An Excerpt From the Tarot of Bones Book


Note: This is an excerpt from the first draft of the Tarot of Bones companion book, which will be released with the deck in Summer 2016. Please note the edited version may be different. Thought you might like a preview of what’s to come!

Also, if you like my writing, you can read more for free at my blog. Or consider picking up one of my currently available books on nature spirituality!



Card Description: A female black-casqued hornbill skull nests in the walled-up hollow of a tree, her unhatched eggs her only companions. In her bill she holds a fig, passed to her through a tiny opening in her cell by her mate.
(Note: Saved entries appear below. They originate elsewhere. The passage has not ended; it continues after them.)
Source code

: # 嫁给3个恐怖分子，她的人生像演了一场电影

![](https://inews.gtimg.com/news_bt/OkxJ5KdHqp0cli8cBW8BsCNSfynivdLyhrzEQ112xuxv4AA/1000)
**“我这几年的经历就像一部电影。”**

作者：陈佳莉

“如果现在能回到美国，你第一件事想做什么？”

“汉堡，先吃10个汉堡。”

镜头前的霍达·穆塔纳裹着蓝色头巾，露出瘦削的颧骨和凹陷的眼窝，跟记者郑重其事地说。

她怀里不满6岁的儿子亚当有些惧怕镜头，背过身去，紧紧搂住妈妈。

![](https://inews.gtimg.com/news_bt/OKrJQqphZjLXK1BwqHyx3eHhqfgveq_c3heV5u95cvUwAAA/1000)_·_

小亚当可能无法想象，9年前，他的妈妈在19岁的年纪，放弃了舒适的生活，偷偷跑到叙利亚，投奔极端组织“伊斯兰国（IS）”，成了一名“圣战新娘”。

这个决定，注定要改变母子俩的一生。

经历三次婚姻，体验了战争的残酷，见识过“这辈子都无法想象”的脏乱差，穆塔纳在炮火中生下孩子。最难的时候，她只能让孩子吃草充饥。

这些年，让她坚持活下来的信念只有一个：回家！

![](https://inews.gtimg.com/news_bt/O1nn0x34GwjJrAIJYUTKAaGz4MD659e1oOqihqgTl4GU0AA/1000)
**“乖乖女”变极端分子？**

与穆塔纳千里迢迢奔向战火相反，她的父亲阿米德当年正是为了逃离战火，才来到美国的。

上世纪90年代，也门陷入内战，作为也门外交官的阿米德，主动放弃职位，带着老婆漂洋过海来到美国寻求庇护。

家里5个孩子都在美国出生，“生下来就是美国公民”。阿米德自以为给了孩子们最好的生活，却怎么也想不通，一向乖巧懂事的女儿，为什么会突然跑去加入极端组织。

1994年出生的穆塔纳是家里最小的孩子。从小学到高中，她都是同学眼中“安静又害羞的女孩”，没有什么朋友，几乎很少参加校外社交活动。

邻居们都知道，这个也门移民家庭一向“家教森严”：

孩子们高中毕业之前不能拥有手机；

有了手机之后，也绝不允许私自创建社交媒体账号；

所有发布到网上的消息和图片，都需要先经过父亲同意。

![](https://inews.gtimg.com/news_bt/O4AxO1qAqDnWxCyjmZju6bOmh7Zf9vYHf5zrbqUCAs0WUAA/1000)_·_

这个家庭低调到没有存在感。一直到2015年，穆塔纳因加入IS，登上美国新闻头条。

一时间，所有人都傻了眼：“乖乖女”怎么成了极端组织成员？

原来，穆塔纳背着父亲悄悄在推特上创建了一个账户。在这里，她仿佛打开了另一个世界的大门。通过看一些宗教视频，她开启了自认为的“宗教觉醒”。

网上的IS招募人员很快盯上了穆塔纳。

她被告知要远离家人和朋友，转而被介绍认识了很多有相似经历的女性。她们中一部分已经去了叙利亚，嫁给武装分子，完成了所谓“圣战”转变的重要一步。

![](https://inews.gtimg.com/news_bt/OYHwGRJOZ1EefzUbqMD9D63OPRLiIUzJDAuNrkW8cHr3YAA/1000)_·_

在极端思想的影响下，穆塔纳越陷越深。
My Inspiration: In the creation of the Tarot of Bones, there were a few cards that practically created themselves. The Hermit is one of them. The figure of the Hermit is frequently portrayed as an older, bearded man, walking in solitude across a rocky landscape with only a lantern to guide him and a staff to steady him. There are plenty of solitary animals in nature, but the one that really stood out to me as an analogue to the Hermit was the hornbill.

There are several species of hornbill; the skull I chose for this card was that of a female black-casqued hornbill. Like other tree-nesting hornbills, the female black-casqued hornbill selects a hollow high in a tree. She then walls up the opening with the exception of one small hole through which her mate gives her food and water. She also molts all of her flight feathers at once, leaving her unable to fly even if she did leave the nest. And so she stays until the eggs hatch, her feathers regrow and the young are old enough to be left alone while she forages for food.

This speaks strongly to me of the Hermit’s path: deliberate isolation and ascetic living conditions, but for the purpose of gaining something greater. For the Hermit it’s wisdom; for the hornbill, it’s bringing forth the next generation. Both are valuable additions to the community each may return to. The Hermit has his lantern to keep him on the path; the hornbill has her tiny window. And while both may be separated from others for now, they each rely on something from the outer world. The Hermit’s lamp may have been a gift from another person; the hornbill lives on the figs and other fruit her mate brings to her periodically.

The Hermit is a card of meaningful isolation. So when this card comes up for me in a reading, it’s often telling me that I need to have some productive “me” time. Maybe I need to schedule a few days alone in the woods or at the coast to do some writing, meditating or self-care. Or it could be a great time for me to hide away in my art studio for a week and see what comes of it. The hornbill emerges from her time in the nest both with her new family members and a beautiful new array of feathers that will allow her to fly once again. And I come out of my alone time with amazing creations and a lighter heart.

When I get the Hermit reversed, it’s a sign to come back out of my isolation for a while. Otherwise I run the risk of curling in upon myself too tightly, losing contact with the world and people around me. I am naturally an introvert, but even I need my social time. So the reverse Hermit is generally a “Hey, come out of your shell!” message for me.

It can also signify an unwanted time of loneliness. Perhaps everyone close to me is busy, or maybe I’m too busy to go see them. In this instance I need to make an effort to reach out to others, even if it’s just through an email or phone call. I also may need to sit with my loneliness and learn to not let it get to me so much; the Hermit has plenty of patience, something that I’ve always struggled with.